Capitol Books is my favorite book shop in Montgomery (Old Cloverdale neighborhood) – they have a nice selection of everything, but my favorite sections are those of local writers and books about the South…I always leave with something from there!
This is what I just picked up:
Southern Souvenirs, Selected Stories and Essays of Sara Haardt
* Sara Haardt was probably best known as the wife of H.L. Mencken. She was a fabulous writer on her own, writing screenplays, novels, and short stories, although now her work is hardly remembered. She was born and raised in Alabama (at sixteen, she attended the Margaret Booth School in Montgomery – Zelda Sayre (later Fitzgerald) went there too), became active in politics – especially in regards to Alabama ratifying the 19th amendment. She spent much of her adult life in Baltimore…she loved the South, but knew its faults, and really couldn’t bear to live in Alabama again.
Let Us Now Praise Famous Women, A Memoir, by Frank Sikora
* First, I’m not wild about this title; I can’t imagine anyone writing their own account of poverty in Alabama and have the gumption to make the work’s title so similar to the amazing work of James Agee and Walker Evans. This book is about Sikora – an Ohio native – moving to Alabama with his wife, a native Alabamian, and their experiences during 1960’s juxtaposed with the conditions and mores of her economically distressed family.
William Christenberry, The Early Years, 1954-1968, by J. Richard Gruber
* I haven’t even really had a chance to look through this work yet, but it is of course the amazing works of William Christenberry, a native of Tuscaloosa AL (b. 1936) and Bama grad, who was heavily influenced by Agee and Evans’ ‘Let us Now Praise Famous Men’. He’s done a lot of work with his Kodak Brownie (there’s a very nice exhibit of that work at the Montgomery Museum of Fine Arts that I’ve been to) and locations in the South, particularly well known for shots in Hale County, Alabama.
Count Those Buzzards! Stamp Those Grey Mules!, by (and illustrated by) Kathryn Tucker Windham
* Lovely little work of Southern folklore, particularly purposed by children.
Blues Poems, edited by Kevin Young
* Compilation of blues song lyrics and works inspired by the blues.

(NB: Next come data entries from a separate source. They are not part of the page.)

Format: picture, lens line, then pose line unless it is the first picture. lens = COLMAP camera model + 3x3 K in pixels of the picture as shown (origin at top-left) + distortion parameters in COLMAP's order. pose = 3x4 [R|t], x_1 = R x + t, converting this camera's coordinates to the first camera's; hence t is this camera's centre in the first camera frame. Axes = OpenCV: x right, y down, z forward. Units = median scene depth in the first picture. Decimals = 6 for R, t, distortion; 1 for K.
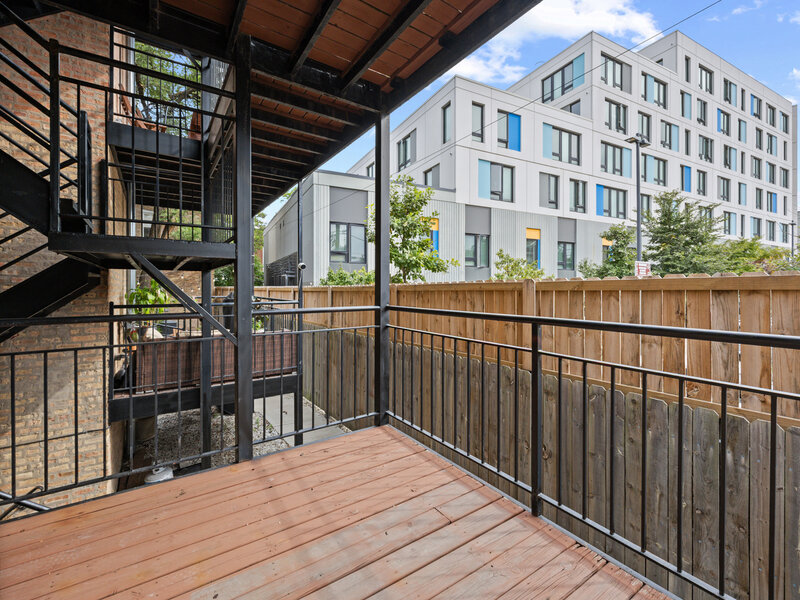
lens RADIAL K [[349.0, 0, 397.3], [0, 349.0, 292.5], [0, 0, 1]] dist [0.001916, -0.000695]
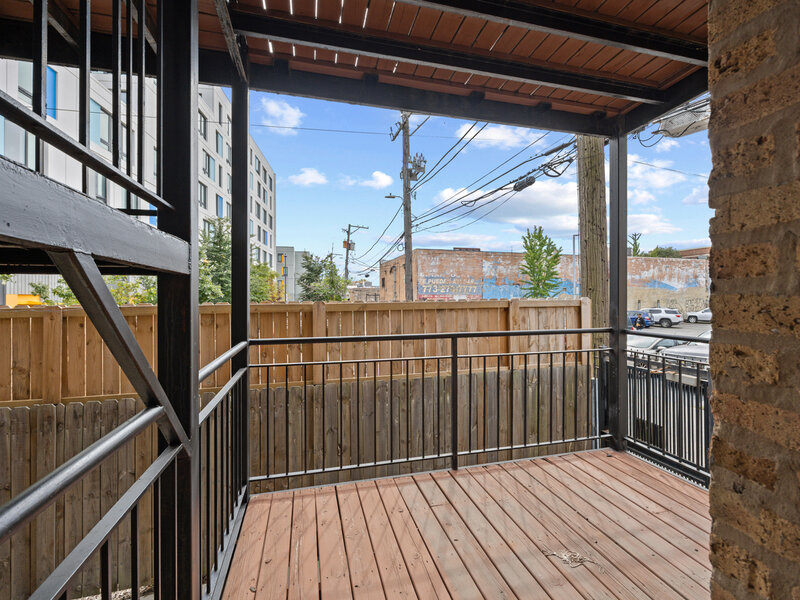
lens RADIAL K [[349.0, 0, 395.6], [0, 349.0, 297.8], [0, 0, 1]] dist [0.001916, -0.000695]
pose [[0.346791, -0.001839, 0.937941, -0.717065], [0.017625, 0.999834, -0.004557, -0.051225], [-0.937777, 0.018111, 0.346766, 0.488682]]
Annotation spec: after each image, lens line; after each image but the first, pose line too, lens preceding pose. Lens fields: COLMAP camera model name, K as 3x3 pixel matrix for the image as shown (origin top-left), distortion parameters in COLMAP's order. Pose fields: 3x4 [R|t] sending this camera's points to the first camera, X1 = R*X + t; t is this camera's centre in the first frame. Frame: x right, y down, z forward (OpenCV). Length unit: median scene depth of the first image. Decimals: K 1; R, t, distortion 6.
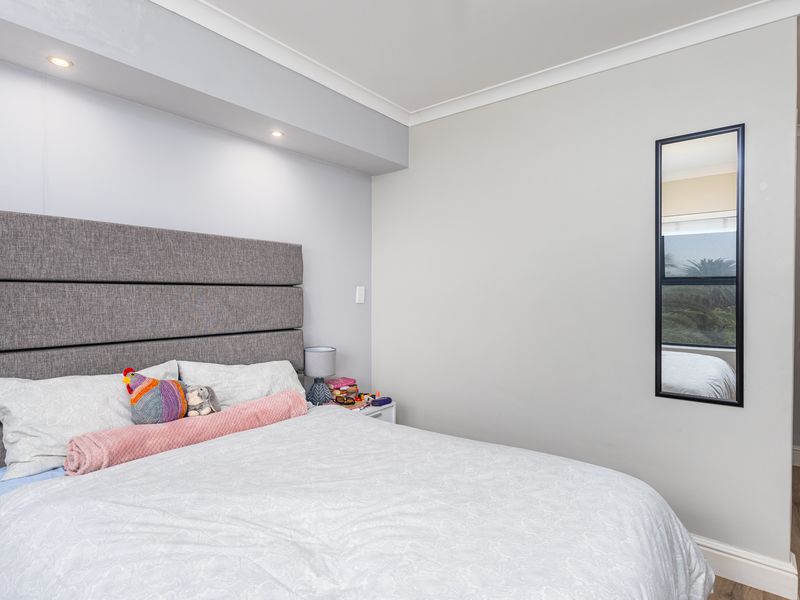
lens RADIAL K [[438.8, 0, 402.8], [0, 438.8, 297.7], [0, 0, 1]] dist [-0.000711, 0.000399]
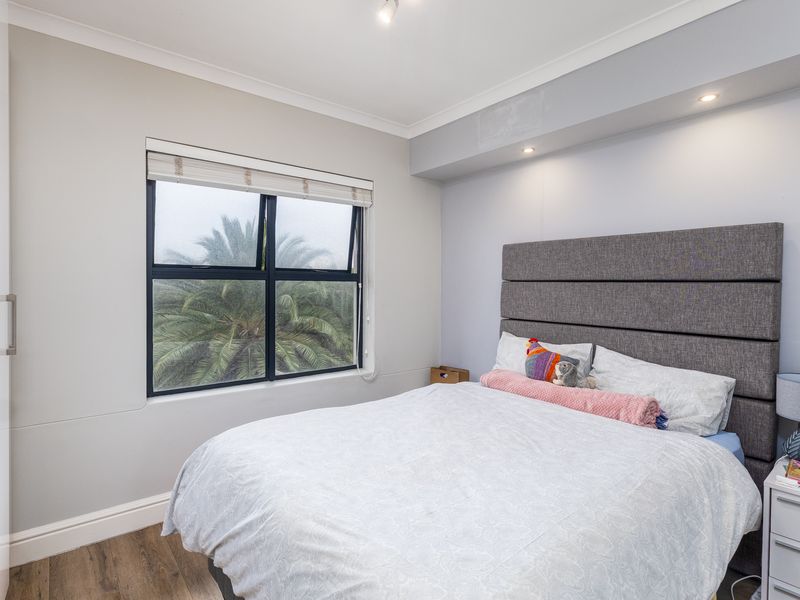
lens RADIAL K [[438.8, 0, 402.8], [0, 438.8, 297.7], [0, 0, 1]] dist [-0.000711, 0.000399]
pose [[-0.240035, 0.023069, -0.970490, 0.769899], [-0.022918, 0.999304, 0.029423, -0.009515], [0.970494, 0.029304, -0.239340, 0.759176]]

The Autobiography of A Magdalen by Louise Wooster * Well, Louise Wooster (1842-1913) is best known as “Birmingham’s Madam” and former love of John Wilkes Booth (she couldn’t believe that JWB could do what he did, unless perhaps he was drinking), but wow…..I don’t think anyone after reading her autobiography could possibly have a poor attitude toward her. She was orphaned at ten, instructed to take care of her younger sisters, abandoned by the family that should have taken her (and her family) in, lied to, abused, etc. When she came to Birmingham, there was the terrible cholera scourge which she stayed through and nursed the sick, which endeared her to the community. She didn’t wish the path she had gone on to anyone, but she was nonetheless a truly strong, vibrant woman who, had circumstances been different, would surely have achieved greatness on some other level. I’ll write more about Louise Wooster in an upcoming post.